Wednesday, September 19, 2012

King Benjamin and the 47 percent

Here's what I feel moved to say about Romney and the 47 percent:

There is a cherished myth in America--Romney frequently invokes it--which says that America is a place where anyone who exercises initiative and works hard can succeed.

A corollary often derived from that myth is that if you prosper, this is the result of your having exercised initiative and worked hard--in other words, a result of your good morals. This is to say that your prosperity is a reward, which you are entitled (yes, "entitled") to enjoy.

American culture does place a modest pressure on those who prosper to "give something," as we say, back to the community. "Something," though. Not all. Not even close to all. Because, again, you're entitled to enjoy what is construed as the fruits of your labor. You deserve it. And if you "give something" back, you do so as an act of largesse, not an obligation.

A further corollary of this myth-making is that if someone doesn't prosper, this is the result of their having failed to exercise initiative and work hard. In other words, their lack of prosperity is a result of their poor morals. Lack of prosperity is the proper penalty for poor choices. It is deserved.

Americans have been living by this myth for a long time. Long enough that the Book of Mormon, written in the late 1820s, contains a protest against it. Born into a family whose fortunes had declined due to repeated setbacks, and despite their best efforts, Joseph Smith was in a position to see through the myth that good morals = prosperity and bad morals = poverty. And so we find King Benjamin saying this:
Ye yourselves will succor those that stand in need of your succor; ye will administer of your substance unto him that standeth in need; and ye will not suffer that the beggar putteth up his petition to you in vain, and turn him out to perish.
Perhaps thou shalt say: The man has brought upon himself his misery; therefore I will stay my hand, and will not give unto him of my food, nor impart unto him of my substance that he may not suffer, for his punishments are just—
But I say unto you, O man, whosoever doeth this the same hath great cause to repent; and except he repenteth of that which he hath done he perisheth forever, and hath no interest in the kingdom of God.
For behold, are we not all beggars? Do we not all depend upon the same Being, even God, for all the substance which we have, for both food and raiment, and for gold, and for silver, and for all the riches which we have of every kind?  (Mosiah 4:16-19)
"The man has brought upon himself his misery; therefore I will stay my hand . . . for his punishments are just." That's Smith's bitter parody of the logic behind Romney's complaint about people "who believe that they are entitled to health care, to food, to housing, to you-name-it. That that’s an entitlement."

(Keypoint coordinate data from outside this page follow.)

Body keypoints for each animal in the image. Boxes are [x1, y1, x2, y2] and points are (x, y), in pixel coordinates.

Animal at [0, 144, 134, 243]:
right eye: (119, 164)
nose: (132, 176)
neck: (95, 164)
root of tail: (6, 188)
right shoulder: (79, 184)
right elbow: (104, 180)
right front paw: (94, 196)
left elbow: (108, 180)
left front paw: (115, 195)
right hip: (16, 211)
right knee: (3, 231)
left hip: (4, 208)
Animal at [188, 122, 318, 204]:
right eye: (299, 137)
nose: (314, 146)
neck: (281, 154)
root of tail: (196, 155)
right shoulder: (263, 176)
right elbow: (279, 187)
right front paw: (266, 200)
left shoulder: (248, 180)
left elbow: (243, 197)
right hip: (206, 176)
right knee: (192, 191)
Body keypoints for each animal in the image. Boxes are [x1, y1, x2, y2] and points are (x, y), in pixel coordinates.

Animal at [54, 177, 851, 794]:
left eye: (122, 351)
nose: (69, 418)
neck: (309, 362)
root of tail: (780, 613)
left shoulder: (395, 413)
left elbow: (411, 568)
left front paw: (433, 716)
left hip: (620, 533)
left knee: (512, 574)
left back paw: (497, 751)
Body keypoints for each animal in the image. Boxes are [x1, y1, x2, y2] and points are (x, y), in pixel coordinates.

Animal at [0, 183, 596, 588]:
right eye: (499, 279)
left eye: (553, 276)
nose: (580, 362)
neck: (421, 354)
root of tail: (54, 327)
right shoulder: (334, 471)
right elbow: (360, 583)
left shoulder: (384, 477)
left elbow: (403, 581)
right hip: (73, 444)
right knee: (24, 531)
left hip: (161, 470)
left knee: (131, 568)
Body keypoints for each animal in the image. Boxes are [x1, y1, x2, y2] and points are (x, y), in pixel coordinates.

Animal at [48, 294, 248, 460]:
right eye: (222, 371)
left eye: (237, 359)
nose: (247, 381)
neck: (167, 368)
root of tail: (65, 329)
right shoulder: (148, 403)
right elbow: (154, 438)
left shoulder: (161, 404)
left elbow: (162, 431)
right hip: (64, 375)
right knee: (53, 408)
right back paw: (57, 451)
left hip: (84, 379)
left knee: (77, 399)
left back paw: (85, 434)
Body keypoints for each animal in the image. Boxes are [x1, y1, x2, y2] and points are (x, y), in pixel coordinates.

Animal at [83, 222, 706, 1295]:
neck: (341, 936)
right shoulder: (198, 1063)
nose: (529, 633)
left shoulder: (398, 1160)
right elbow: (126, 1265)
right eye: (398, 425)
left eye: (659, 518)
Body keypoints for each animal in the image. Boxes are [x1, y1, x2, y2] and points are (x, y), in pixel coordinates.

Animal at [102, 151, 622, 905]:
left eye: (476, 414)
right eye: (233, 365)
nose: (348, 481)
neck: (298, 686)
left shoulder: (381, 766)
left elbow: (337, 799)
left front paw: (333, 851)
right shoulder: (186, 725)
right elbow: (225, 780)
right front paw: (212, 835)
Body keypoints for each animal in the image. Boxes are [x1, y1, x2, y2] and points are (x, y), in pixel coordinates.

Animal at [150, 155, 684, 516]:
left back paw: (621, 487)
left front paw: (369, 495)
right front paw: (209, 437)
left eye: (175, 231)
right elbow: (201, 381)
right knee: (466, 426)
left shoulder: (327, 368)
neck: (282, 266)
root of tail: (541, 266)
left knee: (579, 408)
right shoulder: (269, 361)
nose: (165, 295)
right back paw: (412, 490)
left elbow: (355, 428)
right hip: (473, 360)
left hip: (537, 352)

Romney is echoing here a widely held corollary of the American myth. No one's entitled to a handout. Anyone who wants to get ahead can do so if they just work hard--so if you find yourself in need, you have only yourself to blame. "The man has brought upon himself his misery."

King Benjamin rejects the logic of the American myth. Your prosperity is not a reward for your hard work. It's a handout--a handout that you received from God. "Are we not all beggars? Do we not all depend upon the same Being, even God, for all the substance which we have?"

And because you are a beggar, you are in no position to be faulting someone else for being a beggar. You are in no position--you are not entitled--to get all holier-than-they on the grounds that you worked hard to get what you have while it's their own fault that they're not in the same position. You're not in a position to pontificate about how people in need should "take personal responsibility and care for their lives."

Personal responsibility and self-reliance are pointedly not the virtues touted in King Benjamin's sermon. Those virtues are an illusion, he says. The reality is that we're all beggars, dependent on God's largesse. And someone who maintains otherwise in order to blame others for their poverty, as justification for denying them assistance, "hath great cause to repent."